When it comes to building muscle, take advantage of three key mechanisms of muscle hypertrophy: mechanical tension, muscle damage, and metabolic stress. Mechanical tension and muscle damage are the most important mechanisms. They involve overloading the fast twitch muscle fibers which have the greatest potential for strength and size gains.

For pecs, the single most effective method you can use is heavy negatives on flat or incline barbell bench presses. Research shows that heavy negatives produce greater increases in size and strength than perhaps any other training protocol. This is likely because of the inordinate levels of muscular overload they force on the body, thereby requiring the highest threshold motor units to fire at near maximum to support the load.

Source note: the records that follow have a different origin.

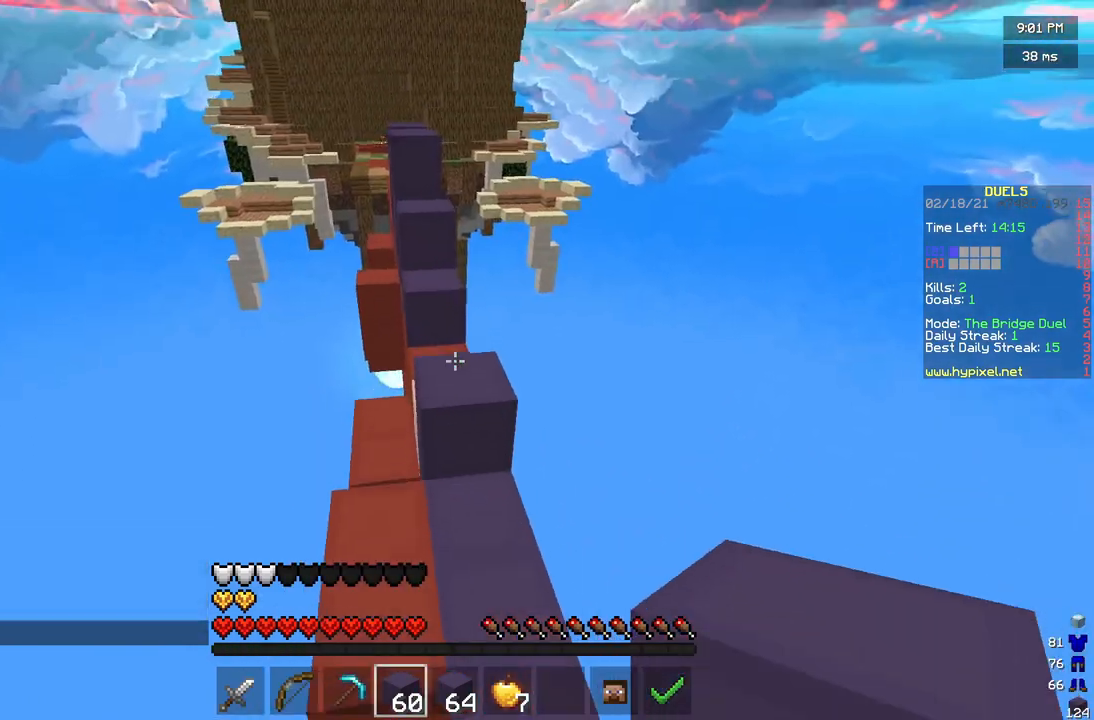
{"keys": ["w"], "mouse": [], "events": [[167, "d", "up"]]}
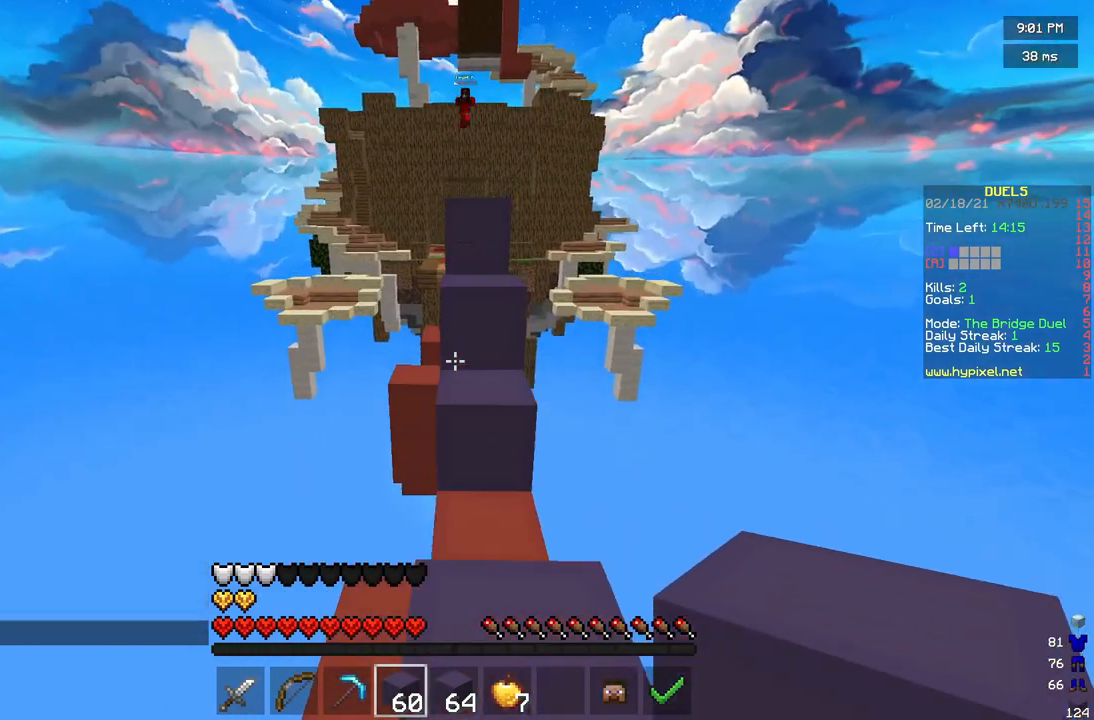
{"keys": ["w"], "mouse": [], "events": [[292, "mouse_right", "down"], [417, "mouse_right", "up"]]}
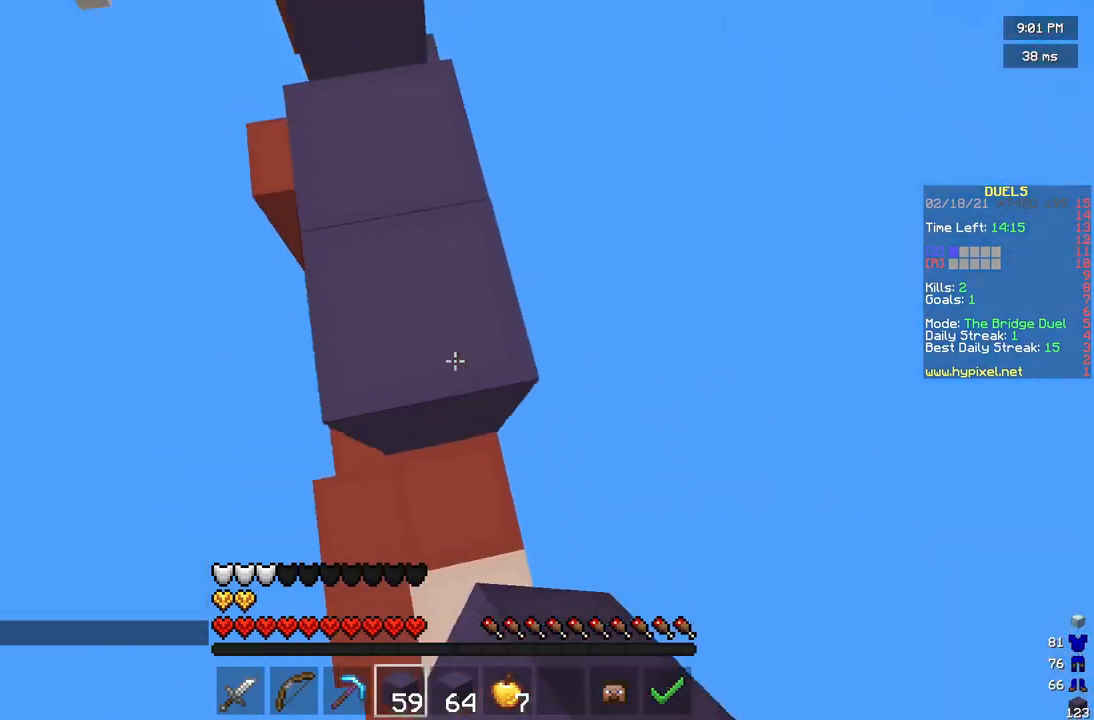
{"keys": ["w"], "mouse": [], "events": []}
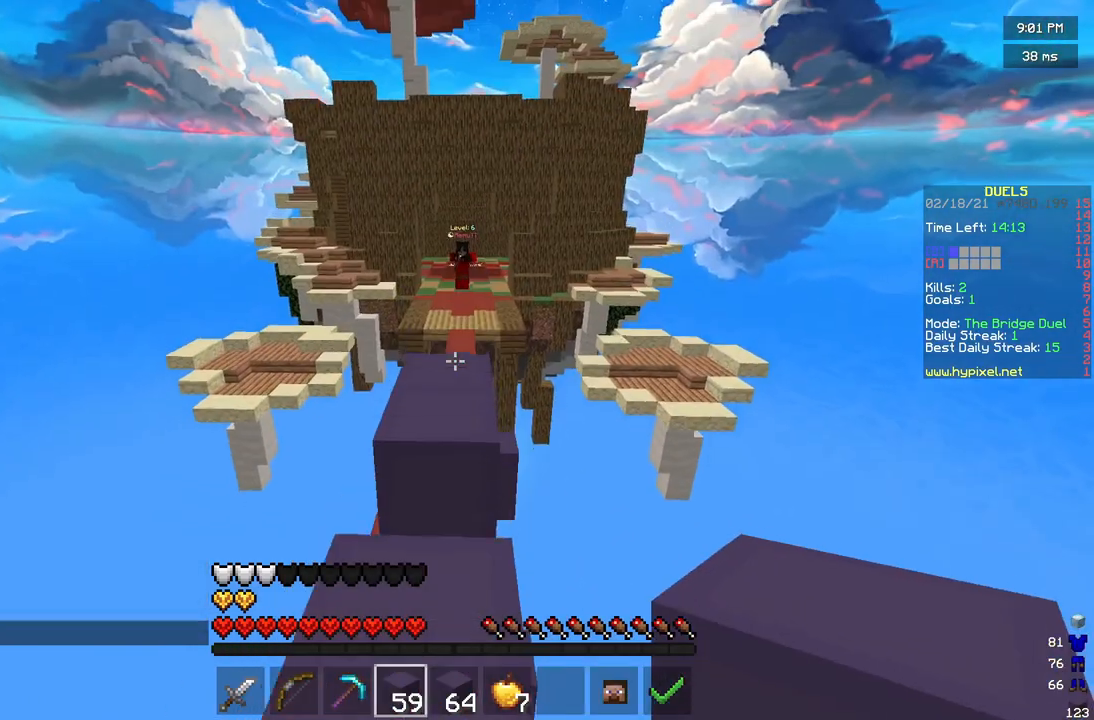
{"keys": ["w"], "mouse": [], "events": [[292, "mouse_right", "down"], [375, "mouse_right", "up"]]}
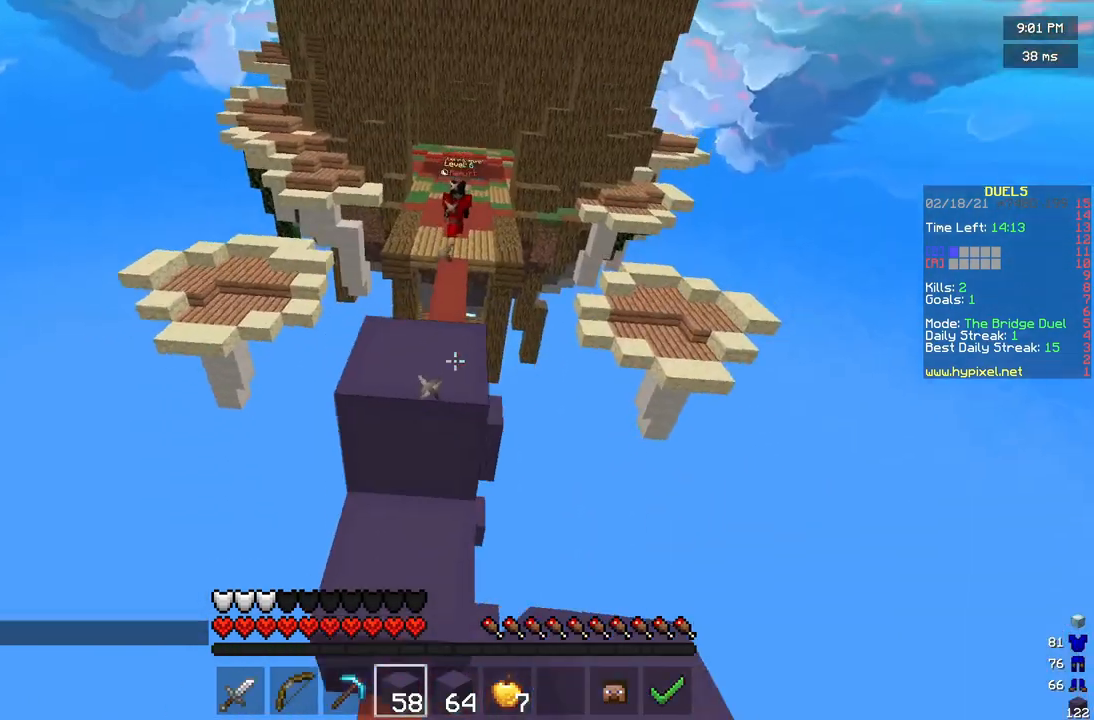
{"keys": [], "mouse": [], "events": [[83, "w", "up"], [167, "mouse_right", "down"], [208, "s", "down"], [333, "mouse_right", "up"], [417, "s", "up"]]}
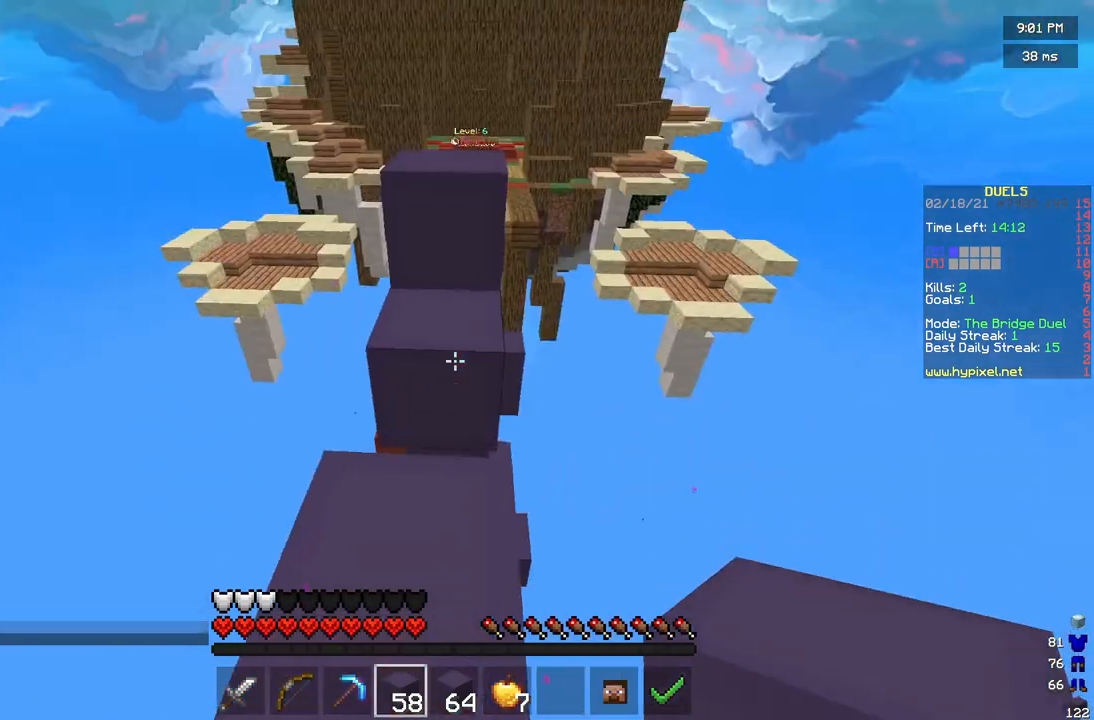
{"keys": ["w"], "mouse": [], "events": [[167, "mouse_right", "down"], [250, "mouse_right", "up"], [375, "w", "down"]]}
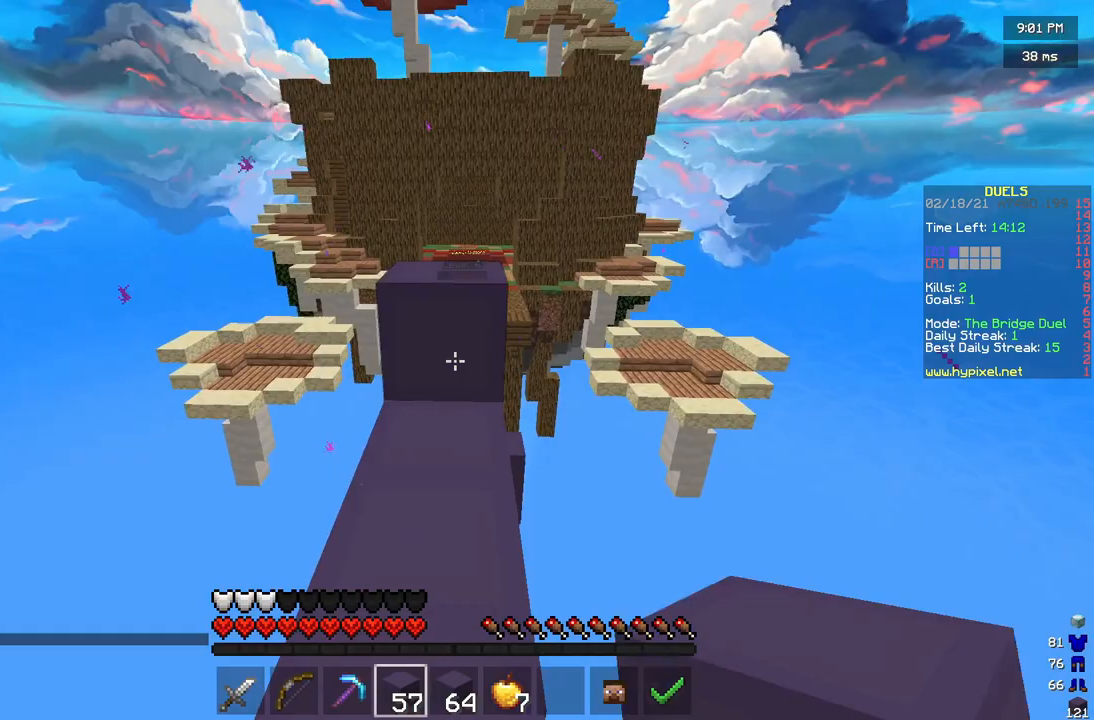
{"keys": ["w"], "mouse": [], "events": []}
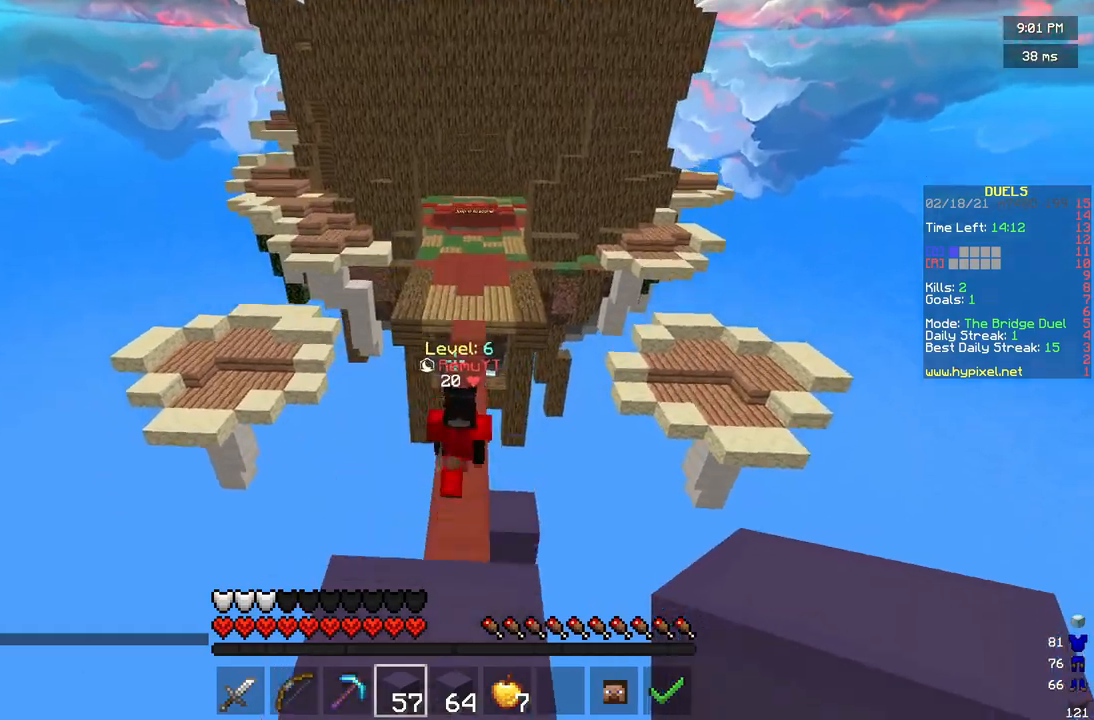
{"keys": ["w"], "mouse": [], "events": []}
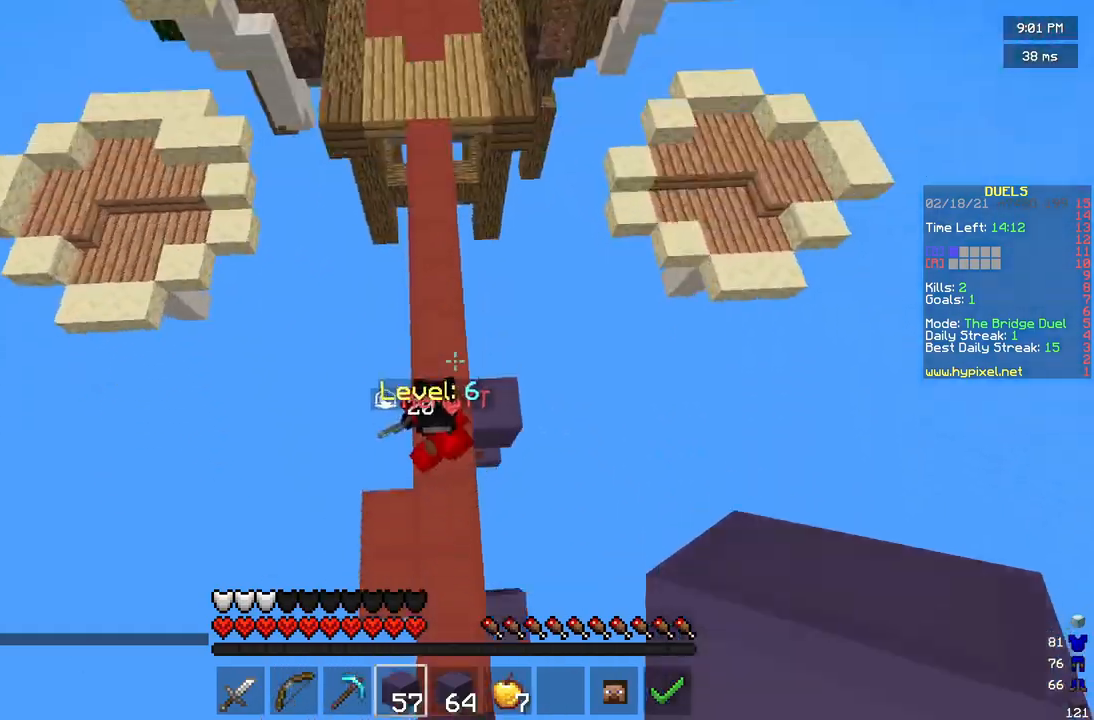
{"keys": ["w"], "mouse": ["right"], "events": [[500, "mouse_right", "down"]]}
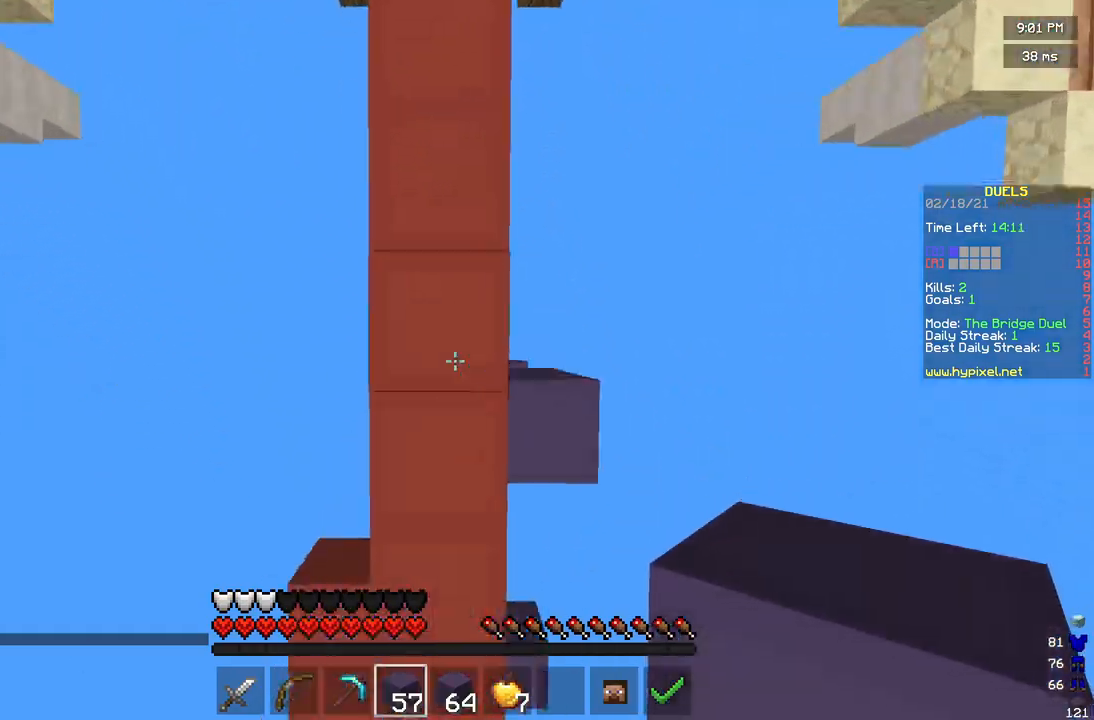
{"keys": ["w"], "mouse": [], "events": [[83, "mouse_right", "up"]]}
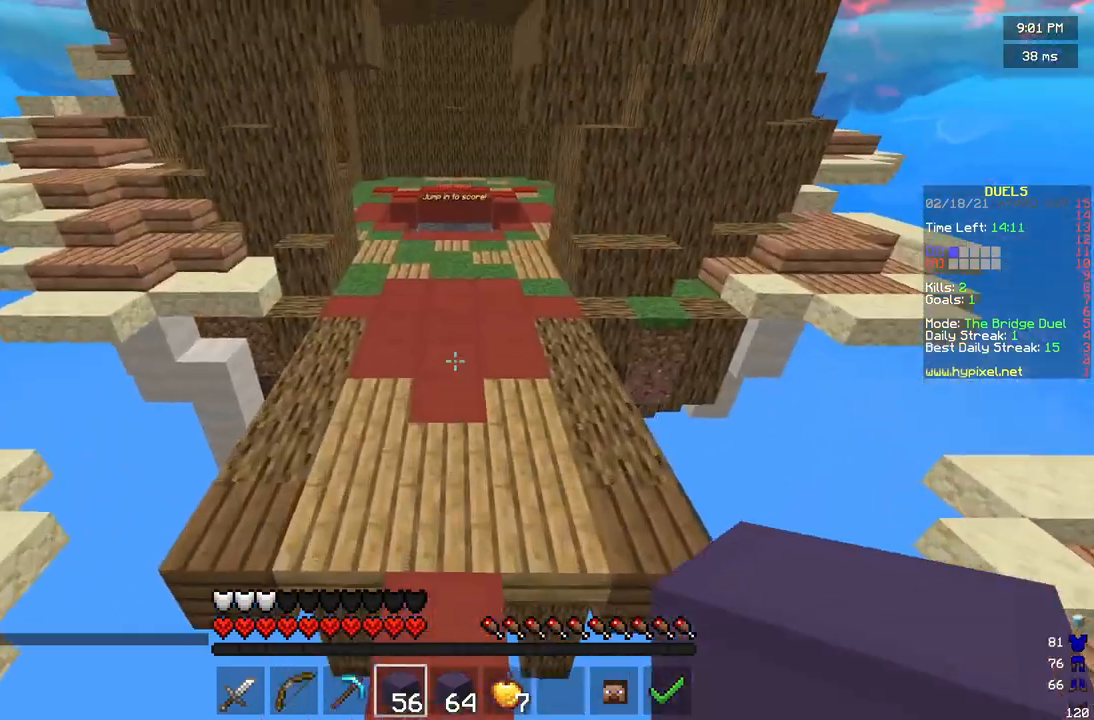
{"keys": ["w"], "mouse": [], "events": []}
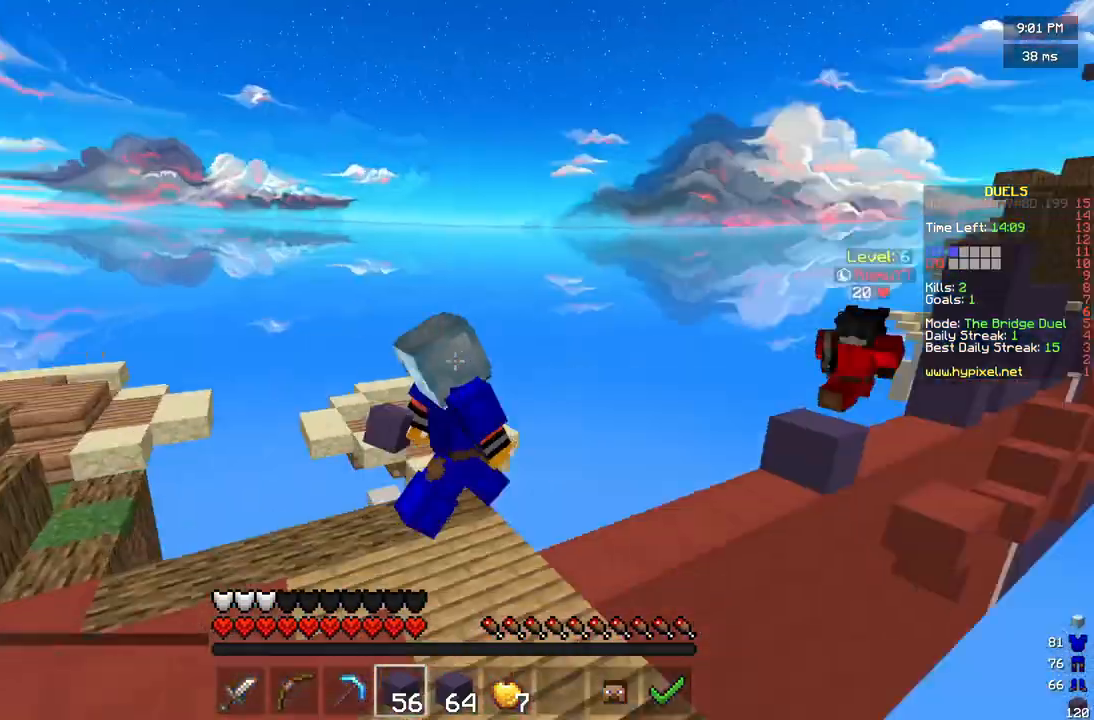
{"keys": ["w"], "mouse": [], "events": []}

Familiarizing the nervous system with supramaximal loads also increases functional strength. That means more size through myofibrillar hypertrophy. In addition, heavy overloads maximize the testosterone response associated with lifting.

Unfortunately, heavy negatives can also be quite dangerous to perform even with competent spotters. This is why I recommend the Power Rack Eccentric Potentiation (PREP) protocol. It's the safest, most effective, and also most practical method for doing heavy negatives. Here's one of my NFL athletes Jarius Wynn using it:


If you have access to weight releasers you can get a similar effect. Several sets of 3-5 reps will more than suffice because excessive muscle damage can actually impair recovery and growth.

Make sure your pressing technique is spot-on since heavy eccentric overload can spell disaster for your joints and connective tissue if your mechanics aren't dialed in.

Once you've used heavier loads to trigger myofibrillar hypertrophy (functional growth due to the increase in number and size of the contractile units within the muscle) contrast it with lighter loads and continuous tension. This manipulates sarcoplasmic hypertrophy through metabolic stress and cellular swelling, which means you'll be pumping the muscle full of blood.

Although there are a number of exercises that can be used, movements that involve continuous or constant tension such as squeeze presses, cable flyes, machine flyes, constant tension partial presses, ring dips, and eccentric isometrics will all do the trick.

Maximize this response using several higher-rep sets to failure. Try 8-20 reps and engorge the muscles with as much blood and metabolites as possible. You can also expect a nice hormonal boost with natural increases in growth hormone and IGF-1 levels from this form of high intensity training.